Avaliação de biocompósitos à base de colágeno I, agregado trióxido de mineral e nanotubos de carbono de paredes múltiplas na regeneração óssea

Detalhes bibliográficos
Ano de defesa: 2015
Autor(a) principal: Thalita Marcolan Valverde
Orientador(a): Não Informado pela instituição
Banca de defesa: Não Informado pela instituição
Tipo de documento: Tese
Tipo de acesso: Acesso aberto
Idioma: por
Instituição de defesa: Universidade Federal de Minas Gerais
Brasil
ICB - INSTITUTO DE CIÊNCIAS BIOLOGICAS
Programa de Pós-Graduação em Biologia Celular
UFMG
Programa de Pós-Graduação: Não Informado pela instituição
Departamento: Não Informado pela instituição
País: Não Informado pela instituição
Palavras-chave em Português:
Link de acesso: http://hdl.handle.net/1843/32232
Resumo: One of the main challenges of regenerative medicine is the development of biomaterials for bone tissue regeneration. In this thesis, we characterize 3D biocomposite scaffolds composed of type I collagen plus mineral trioxide aggregate (MTA) and/or multiwall carbon nanotubes (MWCNT) for use in bone tissue regeneration. Collagen provides a physiologically relevant scaffold, which allows osteoblast adhesion and migration to occur. MTA has a chemical composition similar to the mineral components of bone and is used as a material in endodontical applications, where it displays osteoinductive activities, suggesting that in a dispersed form it may provide bone nucleation sites throughout the scaffold.
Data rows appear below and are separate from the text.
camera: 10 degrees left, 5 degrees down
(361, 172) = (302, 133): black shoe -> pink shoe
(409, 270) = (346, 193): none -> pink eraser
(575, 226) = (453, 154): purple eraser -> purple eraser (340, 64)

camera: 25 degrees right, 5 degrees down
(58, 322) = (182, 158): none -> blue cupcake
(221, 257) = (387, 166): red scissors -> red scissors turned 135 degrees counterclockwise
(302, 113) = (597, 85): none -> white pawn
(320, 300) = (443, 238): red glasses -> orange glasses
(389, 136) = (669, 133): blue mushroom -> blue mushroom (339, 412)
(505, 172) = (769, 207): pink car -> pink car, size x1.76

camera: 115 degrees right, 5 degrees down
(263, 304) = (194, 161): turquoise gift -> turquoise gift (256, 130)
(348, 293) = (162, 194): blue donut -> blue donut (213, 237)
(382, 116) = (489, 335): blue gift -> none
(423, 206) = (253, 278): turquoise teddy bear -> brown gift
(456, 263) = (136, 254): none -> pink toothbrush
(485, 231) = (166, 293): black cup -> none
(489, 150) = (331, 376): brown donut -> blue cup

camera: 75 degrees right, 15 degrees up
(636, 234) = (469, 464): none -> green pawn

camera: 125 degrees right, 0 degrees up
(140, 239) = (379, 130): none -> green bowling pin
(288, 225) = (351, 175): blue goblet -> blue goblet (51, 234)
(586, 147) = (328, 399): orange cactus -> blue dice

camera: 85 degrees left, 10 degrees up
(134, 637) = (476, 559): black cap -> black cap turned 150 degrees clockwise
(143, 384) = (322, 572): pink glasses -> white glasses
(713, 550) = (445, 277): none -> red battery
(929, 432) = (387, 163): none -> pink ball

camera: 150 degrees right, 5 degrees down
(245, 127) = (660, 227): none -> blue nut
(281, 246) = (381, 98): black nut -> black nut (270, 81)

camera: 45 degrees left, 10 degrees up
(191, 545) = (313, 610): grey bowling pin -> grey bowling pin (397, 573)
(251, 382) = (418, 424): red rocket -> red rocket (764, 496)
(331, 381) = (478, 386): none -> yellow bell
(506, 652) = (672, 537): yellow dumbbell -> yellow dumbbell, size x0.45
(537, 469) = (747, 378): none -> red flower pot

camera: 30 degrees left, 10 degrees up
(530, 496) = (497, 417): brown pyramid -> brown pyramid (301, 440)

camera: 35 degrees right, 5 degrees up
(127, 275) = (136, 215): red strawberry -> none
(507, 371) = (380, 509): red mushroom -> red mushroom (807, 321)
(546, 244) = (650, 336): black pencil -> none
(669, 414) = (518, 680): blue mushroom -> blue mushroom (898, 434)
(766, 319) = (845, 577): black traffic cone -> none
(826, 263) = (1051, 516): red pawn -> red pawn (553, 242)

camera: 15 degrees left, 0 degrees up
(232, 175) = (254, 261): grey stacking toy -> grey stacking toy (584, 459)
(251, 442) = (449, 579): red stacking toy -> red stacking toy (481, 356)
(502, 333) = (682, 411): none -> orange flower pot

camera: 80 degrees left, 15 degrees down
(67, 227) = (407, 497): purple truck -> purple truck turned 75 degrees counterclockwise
MWCNT were included since they have been shown to increase the mechanical stability of collagen gels. The objectives of this thesis were to determine the optimal concentrations of collagen, MTA and MWCNT necessary for osteoblast viability, migration, and differentiation in vitro and then test the biocomposites for osteoinductive potential in vivo. Preosteoblasts (MC3T3-E1) were cultured on or in biocomposite scaffolds containing different concentrations of collagen, MTA and MWCNT and then the cellular responses were determined at various time points. Viability was > 95% for all variations of the biocomposite tested in vitro. Migration into scaffolds also occurred efficiently, except in the presence of high concentrations of MWCNT. Specific concentrations of either MTA or MWCNT, or combinations of MTA + MWCNT, caused an increase in mineralization of scaffolds. For in vivo studies, a 1.6 mm diameter defect was made in the tibial bone of rats and filled with biocomposite. After seven days, samples were collected and analyzed using computerized micro-tomography and histological-morphometric analysis. The results obtained thus far indicate a significant increase in mineralization and advanced maturation of newly-formed trabecular bone in the presence of collagen scaffold alone, but only slight increases when MTA and/or MWCNT are present as compared to controls. Thus, these novel type I collagen / MTA / MWCNT biocomposites show potential as physiologically relevant scaffolds for use in bone tissue regeneration.